When I was a kid, the only people I knew with allergies were adults who had hay fever. Everybody in my class ate peanut butter and jelly sandwiches and had a thermos of milk for lunch. Nobody went into anaphylactic shock. Nobody got the shits so bad they had to stay home.
In high school, my best friend was so allergic to bees that he had to carry a little "My First Heroin Addiction" self-injection kit. This was considered to be way cool and bizarre. Peanut butter had gone out of vogue, but Planters dry-roasted peanuts hadn't and were still a popular care package item. Milk was out, but milkshakes were in. And we all ate pasta. Nobody died in the cafeteria.

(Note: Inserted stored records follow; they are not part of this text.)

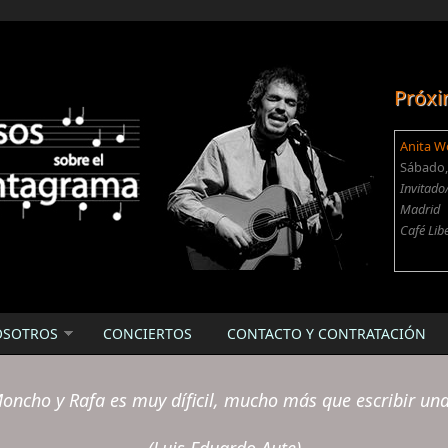
Próxi
Anita W
Sábado, 
Invitado
Madrid
Café Lib
OSOTROS
CONCIERTOS
CONTACTO Y CONTRATACIÓN
oncho y Rafa es muy díficil, mucho más que escribir un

In college, I bumped into my first Celiac sufferer - but she was rail thin, pale and a vegan to boot. Definitely in the "not healthy" category. Even so, half of us thought she was just faking it to get off the meal plan. Peanut butter was back in, since now we could choose to eat it and even assign doing so some kind of pomo-ironic meaning, milkshakes at Chick'n'Ruth's were way in but even I was beginning to feel the tummy rumblings of a lactose intolerance that would still take more than a decade to identify.
Post-college, most of the people that I knew still lacked any food or environmental allergies (except it was now vogue among the annoying birdish-looking non-smokers, especially girls, to claim to be "allergic" to cigarette smoke. Yeah, whatev.) But then suddenly the late-Boomer parents and early-GenXers were starting to report really bizarre allergies in their kids. Peanut butter and jelly sandwiches were now lethal weapons. If the nuts didn't get 'em the wheat gluten would. And the lactose-free milk industry started booming, springing up just in time to offer gastric relief to the teeming millions (myself included) who had begun to find that a simple glass of milk could turn them into toxic gas factories.
Between 1997 and 2002 alone, the rate of children suffering from peanut or other nut allergies in the US rose from 0.4% to 0.8% - doubling in only five years to one out of every 125 kids - and up from practically 0% in the 1970s-1980s. It's gotten so bad that some schools are considering adopting official "nut-free" policies. Gluten intolerance now effects 1 out of every 133 Americans. Lactose intolerance is up from 1 in 19 in 1983 to 1 in 9 (11%) just 25 years later. By some estimates, Irritable Bowel Syndrome now affects almost 10% of Americans to one degree or another.
Folks, something ain't right. I don't know if it's the aluminum in the cans, all the preservatives, or the high-fructose corn syrup, but we're killing ourselves. Worse, we're denying our children the joy of noodles with spicy peanut sauce and a mango lhassi.